Several Sandy Springs residents, including Mayor Eva Galambos, registered their opposition to the increase during last week’s hearing.
"I do not think, in this economic climate, it makes sense for any governmental entity to raise taxes," Galambos told the board.
Because of decreased state funding and local property taxes, Loe said that the school system faced a nearly $100 million funding gap.
She proposed increasing the millage rate to prevent another $28 million in cuts that she said would’ve impacted the district’s staff even more.Piefke said raising the millage rate to maintain the value of his children’s education is worth the sacrifice.
“Fulton County is the school system that all other counties aspire to,” he said. “We should be proud of our school system and support it. One mill is reasonable to maintain the high quality that we have become accustomed to.”
Chris Durham of Atlanta also expressed his gratitude for the board’s work but said he opposed the increase. “I don’t have additional funds to look to pay,” he said. “Many of my neighbors have said the same thing.”

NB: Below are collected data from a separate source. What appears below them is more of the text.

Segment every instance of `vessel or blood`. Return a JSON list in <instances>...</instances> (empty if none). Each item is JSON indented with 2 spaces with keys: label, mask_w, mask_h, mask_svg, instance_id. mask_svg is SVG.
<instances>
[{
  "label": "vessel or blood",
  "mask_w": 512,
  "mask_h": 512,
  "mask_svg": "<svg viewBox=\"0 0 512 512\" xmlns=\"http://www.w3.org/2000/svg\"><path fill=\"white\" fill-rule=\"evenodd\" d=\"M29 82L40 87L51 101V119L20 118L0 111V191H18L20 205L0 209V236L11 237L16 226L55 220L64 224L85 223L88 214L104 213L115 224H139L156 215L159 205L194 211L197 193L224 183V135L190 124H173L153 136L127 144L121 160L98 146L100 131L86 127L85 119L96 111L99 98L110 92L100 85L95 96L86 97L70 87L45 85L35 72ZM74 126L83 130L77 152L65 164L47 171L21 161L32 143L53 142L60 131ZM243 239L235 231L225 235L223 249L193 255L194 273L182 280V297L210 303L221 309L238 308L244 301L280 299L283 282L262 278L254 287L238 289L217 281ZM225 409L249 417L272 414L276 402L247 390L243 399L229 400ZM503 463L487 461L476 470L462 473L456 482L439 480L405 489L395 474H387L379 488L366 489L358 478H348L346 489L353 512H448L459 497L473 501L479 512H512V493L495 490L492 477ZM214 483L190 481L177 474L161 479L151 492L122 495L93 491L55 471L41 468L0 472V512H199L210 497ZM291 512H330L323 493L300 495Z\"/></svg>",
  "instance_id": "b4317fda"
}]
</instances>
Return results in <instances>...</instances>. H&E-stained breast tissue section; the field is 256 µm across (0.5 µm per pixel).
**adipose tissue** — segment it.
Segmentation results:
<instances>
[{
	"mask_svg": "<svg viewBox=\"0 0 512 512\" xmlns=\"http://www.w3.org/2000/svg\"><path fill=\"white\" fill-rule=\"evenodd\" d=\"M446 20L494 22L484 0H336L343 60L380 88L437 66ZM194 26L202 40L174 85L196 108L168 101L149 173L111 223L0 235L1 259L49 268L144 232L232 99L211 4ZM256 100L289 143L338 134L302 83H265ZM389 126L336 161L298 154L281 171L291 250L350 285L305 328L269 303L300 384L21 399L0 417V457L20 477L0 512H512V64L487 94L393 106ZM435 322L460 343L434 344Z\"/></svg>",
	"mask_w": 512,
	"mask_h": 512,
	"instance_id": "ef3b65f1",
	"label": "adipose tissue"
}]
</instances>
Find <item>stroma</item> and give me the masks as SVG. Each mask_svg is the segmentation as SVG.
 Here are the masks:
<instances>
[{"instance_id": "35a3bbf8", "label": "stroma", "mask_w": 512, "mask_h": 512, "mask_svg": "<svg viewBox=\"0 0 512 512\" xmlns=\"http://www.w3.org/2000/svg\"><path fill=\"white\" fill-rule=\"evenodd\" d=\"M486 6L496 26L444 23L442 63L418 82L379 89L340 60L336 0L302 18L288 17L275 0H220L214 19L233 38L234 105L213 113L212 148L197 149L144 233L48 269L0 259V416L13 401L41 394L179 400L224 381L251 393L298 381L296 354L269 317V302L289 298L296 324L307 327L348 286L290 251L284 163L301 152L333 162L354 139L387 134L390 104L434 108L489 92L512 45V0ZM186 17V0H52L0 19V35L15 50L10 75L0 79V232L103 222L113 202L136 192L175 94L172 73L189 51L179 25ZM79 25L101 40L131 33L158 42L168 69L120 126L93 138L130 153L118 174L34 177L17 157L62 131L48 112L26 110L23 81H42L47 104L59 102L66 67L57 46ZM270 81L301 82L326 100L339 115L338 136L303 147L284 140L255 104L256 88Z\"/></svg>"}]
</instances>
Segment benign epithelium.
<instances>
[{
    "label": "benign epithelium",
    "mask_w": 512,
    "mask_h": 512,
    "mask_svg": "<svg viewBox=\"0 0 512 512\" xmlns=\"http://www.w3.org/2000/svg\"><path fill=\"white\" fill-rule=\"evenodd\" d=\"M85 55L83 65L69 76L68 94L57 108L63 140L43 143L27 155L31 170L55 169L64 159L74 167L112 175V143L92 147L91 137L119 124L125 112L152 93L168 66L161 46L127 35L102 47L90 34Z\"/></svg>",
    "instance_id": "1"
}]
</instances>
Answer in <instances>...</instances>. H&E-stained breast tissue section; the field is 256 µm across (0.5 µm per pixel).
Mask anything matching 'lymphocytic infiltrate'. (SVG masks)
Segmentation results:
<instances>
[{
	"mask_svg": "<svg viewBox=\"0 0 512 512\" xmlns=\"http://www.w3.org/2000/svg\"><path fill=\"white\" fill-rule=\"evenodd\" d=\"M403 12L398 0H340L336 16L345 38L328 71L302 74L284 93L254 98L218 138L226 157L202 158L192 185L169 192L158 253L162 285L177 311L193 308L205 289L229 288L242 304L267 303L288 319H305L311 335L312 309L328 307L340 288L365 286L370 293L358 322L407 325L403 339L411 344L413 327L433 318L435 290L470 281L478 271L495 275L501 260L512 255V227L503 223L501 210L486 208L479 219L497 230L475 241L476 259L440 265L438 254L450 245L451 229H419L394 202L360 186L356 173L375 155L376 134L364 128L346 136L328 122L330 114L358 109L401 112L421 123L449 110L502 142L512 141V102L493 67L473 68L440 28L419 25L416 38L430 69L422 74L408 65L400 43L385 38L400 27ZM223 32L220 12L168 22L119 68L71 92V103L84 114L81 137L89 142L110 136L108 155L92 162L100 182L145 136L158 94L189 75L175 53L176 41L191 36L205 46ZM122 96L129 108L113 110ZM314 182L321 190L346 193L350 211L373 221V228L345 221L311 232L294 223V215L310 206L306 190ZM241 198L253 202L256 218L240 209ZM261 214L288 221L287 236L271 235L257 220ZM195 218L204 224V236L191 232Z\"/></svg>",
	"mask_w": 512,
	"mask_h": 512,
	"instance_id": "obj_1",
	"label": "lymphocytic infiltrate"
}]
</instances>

Early in the budget process, parents and school employees called for the tax increase in hopes that it would save in cuts in other areas, namely the district's popular elementary school band and orchestra program and cuts to school social workers and counselors.
The board voted, however, to accept Loe's recommendation to convert the district’s elementary band and orchestra program into a fee-based after-school program.
Other cost-cutting measures include increasing class sizes, reducing the school calendar from 180 to 177 days, reducing central office operating costs by 10 percent and requiring all employees to take three furlough days.